There are some problems which we, unbeknownst to ourselves, don’t particularly want to solve, but still keep talking about. The reasons for this sort of “psychological inertia” are several. Sometimes, a problem is so deeply rooted as a part of our identity that we don’t know how to live without it. It has taken up space in our lives for years, has shaped our personality and even though we may be able to acknowledge it for what it is- a problem- we don’t want to part with it. This stems partly from a fear of uncertainty and change. It took my aunt years before she could get separated from her husband who emotionally abused her. She had tried several times but couldn’t bring herself to take the final step because she didn’t know what life would be like without this problem. She was too afraid of facing a reality where this problem was no longer a part of her identity, and had chosen to live in its comfort until it was well past her breaking point. When our problems become such an intrinsic part of who we are, it becomes increasingly difficult to consider parting with them even when we have the solutions right in front of us.

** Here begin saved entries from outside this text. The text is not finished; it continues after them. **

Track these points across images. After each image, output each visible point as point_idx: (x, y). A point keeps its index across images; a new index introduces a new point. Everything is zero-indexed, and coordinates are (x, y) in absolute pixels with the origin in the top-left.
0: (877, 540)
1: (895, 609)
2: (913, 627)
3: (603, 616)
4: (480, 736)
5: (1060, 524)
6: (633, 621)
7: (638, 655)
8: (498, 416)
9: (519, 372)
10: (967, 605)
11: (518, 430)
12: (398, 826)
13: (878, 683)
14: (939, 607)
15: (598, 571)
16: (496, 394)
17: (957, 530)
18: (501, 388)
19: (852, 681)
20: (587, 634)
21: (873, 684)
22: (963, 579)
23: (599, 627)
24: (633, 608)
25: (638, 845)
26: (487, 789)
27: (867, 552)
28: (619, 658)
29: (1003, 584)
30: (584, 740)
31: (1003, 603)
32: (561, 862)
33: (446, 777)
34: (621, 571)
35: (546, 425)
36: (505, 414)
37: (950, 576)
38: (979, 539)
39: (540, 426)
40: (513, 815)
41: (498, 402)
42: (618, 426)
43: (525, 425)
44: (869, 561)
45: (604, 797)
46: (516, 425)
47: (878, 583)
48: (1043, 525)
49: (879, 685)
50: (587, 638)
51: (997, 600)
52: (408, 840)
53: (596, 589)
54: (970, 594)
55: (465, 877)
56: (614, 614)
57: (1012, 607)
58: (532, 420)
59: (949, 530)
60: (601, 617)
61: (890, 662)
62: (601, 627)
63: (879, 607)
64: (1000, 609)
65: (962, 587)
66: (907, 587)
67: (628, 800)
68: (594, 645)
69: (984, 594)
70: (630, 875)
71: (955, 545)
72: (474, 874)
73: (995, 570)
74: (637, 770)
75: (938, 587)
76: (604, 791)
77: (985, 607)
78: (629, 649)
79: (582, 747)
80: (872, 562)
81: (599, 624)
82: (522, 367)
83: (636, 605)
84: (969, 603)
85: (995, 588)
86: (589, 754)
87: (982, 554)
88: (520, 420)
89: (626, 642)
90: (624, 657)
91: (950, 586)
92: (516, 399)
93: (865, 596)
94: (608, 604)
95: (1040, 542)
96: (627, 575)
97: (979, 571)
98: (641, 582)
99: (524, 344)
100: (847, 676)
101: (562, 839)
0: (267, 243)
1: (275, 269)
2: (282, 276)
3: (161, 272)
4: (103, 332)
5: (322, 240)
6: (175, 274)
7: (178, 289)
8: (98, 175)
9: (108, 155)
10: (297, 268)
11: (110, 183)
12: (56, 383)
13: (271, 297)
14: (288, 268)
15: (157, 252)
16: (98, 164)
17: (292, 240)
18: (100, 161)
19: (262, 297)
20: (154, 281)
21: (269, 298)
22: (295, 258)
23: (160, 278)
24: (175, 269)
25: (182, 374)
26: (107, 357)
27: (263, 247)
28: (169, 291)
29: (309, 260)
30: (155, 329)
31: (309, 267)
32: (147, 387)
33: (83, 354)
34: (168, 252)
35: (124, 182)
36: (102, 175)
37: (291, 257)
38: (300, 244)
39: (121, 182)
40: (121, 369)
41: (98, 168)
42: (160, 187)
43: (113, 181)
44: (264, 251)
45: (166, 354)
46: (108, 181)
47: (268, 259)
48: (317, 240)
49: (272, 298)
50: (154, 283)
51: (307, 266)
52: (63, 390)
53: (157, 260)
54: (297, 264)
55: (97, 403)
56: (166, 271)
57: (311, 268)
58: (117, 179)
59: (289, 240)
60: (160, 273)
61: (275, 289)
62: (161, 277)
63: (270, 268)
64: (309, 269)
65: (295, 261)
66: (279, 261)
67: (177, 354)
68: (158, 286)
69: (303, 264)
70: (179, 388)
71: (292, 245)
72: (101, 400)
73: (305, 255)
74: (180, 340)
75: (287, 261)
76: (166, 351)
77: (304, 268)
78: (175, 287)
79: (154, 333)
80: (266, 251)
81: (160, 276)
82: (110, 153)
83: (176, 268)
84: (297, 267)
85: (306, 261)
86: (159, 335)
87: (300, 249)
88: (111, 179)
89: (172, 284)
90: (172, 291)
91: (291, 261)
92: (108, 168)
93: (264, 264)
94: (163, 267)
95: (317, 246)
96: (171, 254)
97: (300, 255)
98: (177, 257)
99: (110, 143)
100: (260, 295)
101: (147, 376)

Talking about problems to other people is a good way to make ourselves realize that we are not alone in our miseries. But it also acts as a way for rationalizing our situation to ourselves. It gives us a certain agency over our problems, the fact that we can talk about it means that we also have the capability to fix them whenever we want to. Talking about our problems in a way that seems to make light of them also gives us a false sense of order and having things within our control.
For some people, even if they are talking about problems and not doing anything about it, the process of fixing them is one that is subconsciously very important for them. This is why, when someone else comes and tries to solve their problems for them, they feel robbed of their experience of working their way through the problem. The process of solving the problem is identity forming; it allows us to reflect on our past and present, introspect and grow as individuals. But then again, this inclination of kick-starting the process is not formed until the baggage of the problem is too much to bear and the pain is too acute. This sort of behavior is similar to how we keep storing our excess items in attics and store rooms until they get too crammed for anything else to be kept there. But the process of cleaning up is an integral rite of passage- we come across old albums from our childhood, rags that need to go to the trash immediately, an old favorite sweater that we’ve outgrown. This process of dealing with the pieces of our past is important for us to move on ahead and make space for new experiences.
While there may be plenty of reasons why we tend to hold on to our problems, hanging on to them for longer than we are supposed to is never a good idea. No matter how hard we try to convince ourselves otherwise, they will get the better of us eventually. As stated earlier, self awareness is key. The first step towards solving any problem is acceptance, as cliched as it may sound. When we stop seeing our problems as extensions of ourselves, and start looking at them objectively, it becomes easier to distance ourselves from it. So, while talking about problems, may, at times, be an effective way of getting rid of them; sometimes it takes a little more effort than that to get rid of them.